TEMECULA (CNS) – A Riverside County lawmaker is calling on Gov. Gavin Newsom to overrule a State Parole Board decision to free a man who killed six people in a high-speed wreck triggered when he plowed through a stoplight at a Temecula intersection while fleeing U.S. Border Patrol agents trying to stop him near a high school campus almost three decades ago.
Sen. Jeff Stone, R-La Quinta, wrote a letter urging Newsom to “consider the victims and use your constitutionally granted powers to overturn” the State Parole Board’s decision to release 43-year-old Jesus Sandoval Macias, a Mexican national who has served 25 years in state prison.
“Since his conviction, Mr. Macias has been denied parole several times, including a decision as recent as April 3, 2018, when it was denied for three years” Stone wrote in the letter sent to the governor last week. “From statements I’ve read and conversations I’ve had with law enforcement officials, Mr. Macias has done little to rehabilitate himself and has been judged to still pose a moderate risk to the community.”
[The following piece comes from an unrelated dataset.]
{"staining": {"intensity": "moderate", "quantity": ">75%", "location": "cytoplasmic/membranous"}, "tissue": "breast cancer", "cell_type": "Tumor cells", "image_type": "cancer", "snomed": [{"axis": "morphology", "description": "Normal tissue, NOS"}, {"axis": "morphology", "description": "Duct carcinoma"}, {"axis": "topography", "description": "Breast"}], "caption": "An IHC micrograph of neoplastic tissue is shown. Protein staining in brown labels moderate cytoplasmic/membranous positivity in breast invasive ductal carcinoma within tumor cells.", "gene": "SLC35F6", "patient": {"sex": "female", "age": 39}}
Newsom’s office did not immediately respond to a request for comment on Stone’s request.
According to published reports, Macias was at the wheel of a Chevrolet Suburban carrying a dozen undocumented immigrants when Border Patrol agents attempted to stop them as the vehicle drove into Temecula, then a small city of roughly 30,000, about 7:30 a.m. on June 2, 1992.
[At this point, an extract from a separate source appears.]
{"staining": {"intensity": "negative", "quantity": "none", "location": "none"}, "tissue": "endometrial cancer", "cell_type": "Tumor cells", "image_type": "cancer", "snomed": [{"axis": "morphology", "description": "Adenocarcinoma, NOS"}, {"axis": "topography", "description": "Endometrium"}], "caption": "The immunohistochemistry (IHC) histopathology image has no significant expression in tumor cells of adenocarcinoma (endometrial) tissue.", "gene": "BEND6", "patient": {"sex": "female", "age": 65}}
Macias floored the SUV, heading in the direction of Temecula Valley High School at Margarita and Rancho Vista roads. He sped into a school crossing zone and went through a red light, slamming into a 1988 Acura driven by area banker John Davis, who was taking his son, 18-year-old Todd Davis, and his friend, 14-year-old Monisa Emilio, to the campus.
The Acura was split in two and hurled more than 100 feet, all three occupants killed on impact.
“The Suburban then flipped over and skidded down the sidewalk, landing on and killing siblings Gloria Murillo, 17, and Jose Murillo, 16,” Stone said. “Classes had already started at Temecula Valley High that morning.
If Macias had arrived at the intersection 10 minutes earlier, it would have been filled with hundreds of students and likely resulted in many more deaths and injuries.”
All of Macias’ passengers were injured. One died five days later in the hospital.
Stone told Newsom he vividly recalled the deadly crash because he had just been elected to the Temecula City Council and attended community meetings held in the wake of the killings to provide residents an opportunity to “vent their anger and frustration.”
According to the senator, Macias never showed remorse during his fall 1993 trial that resulted in six convictions for second-degree murder and a sentence of 15 years to life in prison.
“Six people killed. Six families ruined,” Stone said.
Macias first came up for parole in December 2001. Until September 2014, he was denied release. However, the board at that time tentatively granted parole, then reversed its decision after receiving information that the defendant had been involved in a brawl at Avenal State Prison.
He was denied parole for three years in April 2018, but for reasons unclear, an administrative review of his case resulted in that time being halved, and on Oct. 8 of this year, the board voted in favor of parole.